The Securities and Exchange Commission (SEC) has announced charges against broker-dealers, investment advisers, and dually-registered broker-dealers and investment advisers for failures to maintain and preserve electronic communications. The firms charged have admitted their conduct violated the recordkeeping requirements of federal securities laws, agreed to pay approximately $400 million in combined fines, and begun implementing new compliance policies and procedures. This action follows the more than $1.8 billion in fines that regulators levied against the brokerage units of several top banks.
The SEC investigations uncovered use of unapproved communication methods, also known as off-channel communications. The use of off-channel communications involved personnel at multiple levels of authority, including supervisors and senior managers. The off-channel communications occurred on platforms such as WhatsApp, iMessage and text messaging.
The firms were each charged with violating certain recordkeeping provisions of the Securities Exchange Act, the Investment Advisers Act, or both. In addition to the financial penalties, each of the firms was ordered to cease and desist from future violations of the relevant recordkeeping provisions and was censured.
FINRA Rule 2210 (the “Rule”) governs broker dealers’ communications with the public, including both retail communication and communication with institutional investors. The overall purpose aims to provide cohesive standards for the content, approval, recordkeeping, and filing of communications with FINRA. Generally speaking, broker dealers must comport with Rule 2210 when communicating with the public.
The Rule defines communications as either: (1) retail communication, (2) correspondence, or (3) institutional communication. These categorizations of communication carry key implications, making an understanding of the parameters of each category integral to compliant operations.
Retail Communication
Rule 2210 defines retail communication as “any written (including electronic) communication that is distributed or made available to more than 25 retail investors within any 30 calendar-day period.” This represents the broadest and most scrutinized category of communication.
Correspondence
According to the Rule, correspondence means “any written (including electronic) communication that is distributed or made available to 25 or fewer retail investors within any 30 calendar-day period.” Note that this means any communication reaching exactly 25 members constitutes a “correspondence” rather than a “retail communication” making the size of the audience exceedingly vital.
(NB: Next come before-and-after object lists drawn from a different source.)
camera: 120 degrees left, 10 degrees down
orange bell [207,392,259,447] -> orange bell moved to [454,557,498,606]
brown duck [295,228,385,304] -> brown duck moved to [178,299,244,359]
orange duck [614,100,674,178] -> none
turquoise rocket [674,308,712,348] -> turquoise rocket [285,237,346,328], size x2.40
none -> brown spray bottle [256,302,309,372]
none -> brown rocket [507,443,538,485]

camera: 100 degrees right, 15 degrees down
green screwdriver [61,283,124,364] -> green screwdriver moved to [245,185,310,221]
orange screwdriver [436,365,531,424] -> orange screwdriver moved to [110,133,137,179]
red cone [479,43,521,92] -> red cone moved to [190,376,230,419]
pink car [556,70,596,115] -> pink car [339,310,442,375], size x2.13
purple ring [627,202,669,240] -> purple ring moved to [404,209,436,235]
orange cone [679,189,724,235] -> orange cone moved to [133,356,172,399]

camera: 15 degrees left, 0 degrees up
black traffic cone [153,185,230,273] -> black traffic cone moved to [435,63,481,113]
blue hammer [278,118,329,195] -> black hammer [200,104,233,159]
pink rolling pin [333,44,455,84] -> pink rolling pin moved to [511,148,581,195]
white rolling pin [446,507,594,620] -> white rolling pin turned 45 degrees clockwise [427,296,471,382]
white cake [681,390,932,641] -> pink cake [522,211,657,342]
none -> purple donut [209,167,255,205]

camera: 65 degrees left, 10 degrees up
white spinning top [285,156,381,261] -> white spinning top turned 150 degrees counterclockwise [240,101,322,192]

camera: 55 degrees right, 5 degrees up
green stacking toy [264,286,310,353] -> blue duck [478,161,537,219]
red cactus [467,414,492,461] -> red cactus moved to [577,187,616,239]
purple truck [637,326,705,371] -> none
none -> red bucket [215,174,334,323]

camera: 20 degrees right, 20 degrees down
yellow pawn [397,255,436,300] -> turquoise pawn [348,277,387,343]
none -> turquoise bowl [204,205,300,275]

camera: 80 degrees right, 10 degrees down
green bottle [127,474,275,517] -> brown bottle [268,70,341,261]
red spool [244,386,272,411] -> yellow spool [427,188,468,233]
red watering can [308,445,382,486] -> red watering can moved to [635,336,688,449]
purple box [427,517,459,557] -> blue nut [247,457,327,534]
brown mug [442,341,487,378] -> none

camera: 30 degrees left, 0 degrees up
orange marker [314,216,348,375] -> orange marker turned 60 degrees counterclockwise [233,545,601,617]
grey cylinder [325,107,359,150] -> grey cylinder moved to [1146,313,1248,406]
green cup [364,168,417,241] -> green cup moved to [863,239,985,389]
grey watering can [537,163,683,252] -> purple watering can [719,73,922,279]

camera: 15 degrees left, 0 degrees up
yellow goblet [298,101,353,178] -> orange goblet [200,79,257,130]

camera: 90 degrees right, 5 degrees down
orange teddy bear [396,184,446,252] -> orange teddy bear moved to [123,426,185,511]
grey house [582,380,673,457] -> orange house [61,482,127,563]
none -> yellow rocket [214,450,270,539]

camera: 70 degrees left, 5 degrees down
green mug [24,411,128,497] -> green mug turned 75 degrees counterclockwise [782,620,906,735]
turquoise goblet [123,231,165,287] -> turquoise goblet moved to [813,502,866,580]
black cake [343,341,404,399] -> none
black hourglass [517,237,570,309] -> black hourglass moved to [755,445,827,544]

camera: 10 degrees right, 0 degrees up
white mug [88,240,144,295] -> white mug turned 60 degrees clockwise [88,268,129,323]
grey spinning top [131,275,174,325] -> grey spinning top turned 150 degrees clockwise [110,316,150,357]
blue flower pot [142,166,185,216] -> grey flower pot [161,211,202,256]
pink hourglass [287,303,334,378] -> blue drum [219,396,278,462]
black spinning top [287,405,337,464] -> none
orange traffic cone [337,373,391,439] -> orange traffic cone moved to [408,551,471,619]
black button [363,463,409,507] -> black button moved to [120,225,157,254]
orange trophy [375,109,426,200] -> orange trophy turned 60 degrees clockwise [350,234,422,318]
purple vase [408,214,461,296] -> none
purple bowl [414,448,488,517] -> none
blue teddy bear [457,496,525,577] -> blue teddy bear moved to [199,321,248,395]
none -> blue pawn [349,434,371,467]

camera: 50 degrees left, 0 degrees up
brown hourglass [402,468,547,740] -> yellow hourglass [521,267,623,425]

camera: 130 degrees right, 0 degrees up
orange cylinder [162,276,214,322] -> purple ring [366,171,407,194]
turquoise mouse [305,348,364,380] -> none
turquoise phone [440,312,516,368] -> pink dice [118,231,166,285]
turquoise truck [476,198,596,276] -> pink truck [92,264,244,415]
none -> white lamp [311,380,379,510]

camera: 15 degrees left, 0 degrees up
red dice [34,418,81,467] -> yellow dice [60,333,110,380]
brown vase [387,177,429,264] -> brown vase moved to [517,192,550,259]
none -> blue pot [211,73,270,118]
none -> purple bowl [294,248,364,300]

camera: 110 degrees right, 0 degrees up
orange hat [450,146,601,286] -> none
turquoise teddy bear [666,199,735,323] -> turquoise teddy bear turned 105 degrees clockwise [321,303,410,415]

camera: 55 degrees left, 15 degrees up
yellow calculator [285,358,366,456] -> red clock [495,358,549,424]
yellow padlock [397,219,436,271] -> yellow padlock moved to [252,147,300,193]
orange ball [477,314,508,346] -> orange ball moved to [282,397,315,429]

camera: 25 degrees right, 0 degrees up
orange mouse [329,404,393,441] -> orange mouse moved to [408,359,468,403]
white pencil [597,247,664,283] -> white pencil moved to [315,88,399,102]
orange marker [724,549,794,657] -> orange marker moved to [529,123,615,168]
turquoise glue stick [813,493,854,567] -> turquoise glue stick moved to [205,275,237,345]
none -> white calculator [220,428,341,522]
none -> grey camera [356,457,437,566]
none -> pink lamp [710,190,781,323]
Institutional Communication
“Any written (including electronic) communication that is distributed or made available only to institutional investors, but does not include a member’s internal communications” constitutes an institutional communication under the Rule. An institutional investor is a non-bank person or organization that trades securities in large enough share quantities or dollar amounts that they qualify for preferential treatment and lower commissions. Institutional investors often face fewer protective regulations because they are assumed to possess more transactional knowledge and expertise and are deemed better able to protect themselves. As a result, institutional communications receive less scrutiny than retail communications or correspondence.
Internal Communication
FINRA has further clarified that internal communications are expressly not covered by the Rule, even though previous iterations and interpretations have contemplated their inclusion. “Internal communication” refers exclusively to communications within a firm. If a firm uses material to train or educate registered representatives of other broker-dealers (whether affiliated or unaffiliated), the material would be considered an institutional communication. Regardless, firms still must supervise these internal communications, including those communications used for training or education of registered representatives, to ensure compliance with suitability requirements and general equitable principles of trade. The member firm additionally maintains the duty to ensure that internal training and education materials prove fair and balanced.
The Rule includes both general and specific content standards. As modified in 2013, the Rule maintains the same general content standards in place prior to the revisions, namely that communications “must be based on principles of fair dealing and good faith, must be fair and balanced, and must provide a sound basis for evaluating the facts in regard to any particular security or type of security, industry, or service.” In light of the SEC’s recent enforcement action, all FINRA members should refamiliarize themselves with the requirements of Rule 2210 and emphasize such requirements to their registered representatives.